The mainstream Western media has long forgotten Iran as a major factor of political change in the Middle East. They only remember Iran during the elections or if something nasty happens. They used to be more interested in Iranian internal issues when they were hoping that out of the entire reformist movement, something big would happen, but now it seems as if Iran has lost its importance, except for the nuclear issues. But part of the reason for this has been our own selves.
The sad reality is that Iranian intellectuals and writers figures have never been actively involved in shaping debates--or at least participating in them.
Aside from a few, mostly right-wing-backed columnists such as Amir Taheri have been writing op-ed pieces for major western newspapers.
There are numerous educated Iranians, especially from the younger generation, who are qualified and capable enough to raise important issues about Iran by writing articles, stories and opinion columns in the Western media. But it seems they suffer from two things: lack of confidence, and lack of journalistic connections.
I believe it's time to overcome these two barriers, especially while we have overcome the huge and strong barrier of language, which, in my opinion, has been the biggest cause of the problem for the last decades. Therefore we only need to find the confidence and the network we require to be able to shape important debates on Iranian issues.
The solution to both of these, I believe, lies within a favorite term of the recent years in Internet-savvy community: Peer-to-Peer networking.
All of us have different contacts in various publications in North America and in Europe. If we share them all with each other and create a network of these shared contacts, we would absolutely be able to produce a couple of insightful columns with fresh viewpoints every week in various newspapers and magazines. And if we can only keep it going for a while, it would not only help us gain the necessary confidence, but also grab the attention of the media even without much networking. Then, after a couple of years of hard work, it will be Western editors who desparately need Iranian columnists to write for them, not Iranians.

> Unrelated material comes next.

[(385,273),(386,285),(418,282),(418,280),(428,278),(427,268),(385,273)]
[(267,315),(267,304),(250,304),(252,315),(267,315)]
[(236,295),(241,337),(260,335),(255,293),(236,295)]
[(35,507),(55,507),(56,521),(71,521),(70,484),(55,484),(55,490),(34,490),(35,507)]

Free Thoughts on Iran could be a great starting point for such a network. We can share our journalistic and academic contacts and begin to frequently send our writings to them. They surely can't ignore the quality pieces that Free Thoughts on Iran members and editors systematically produce. We can start from the local newspapers and magazines, and once we get enough credit, we can start pitching bigger and more famous publications.
Medi Yahyanejad, one of the founders of Free Thoughts, had previously written about this problem and I think this could be a good move to actually try to find a solution.
It's time for educated Iranian men and women to start shaping the public opinions of Western people and politicians by creating debates themselves, and not leaving it to not-necessarily knowledgeable Western journalists. The big heads in the Western press might resist it for a while, but not very long. Aren't we now strong enough not to be ignored?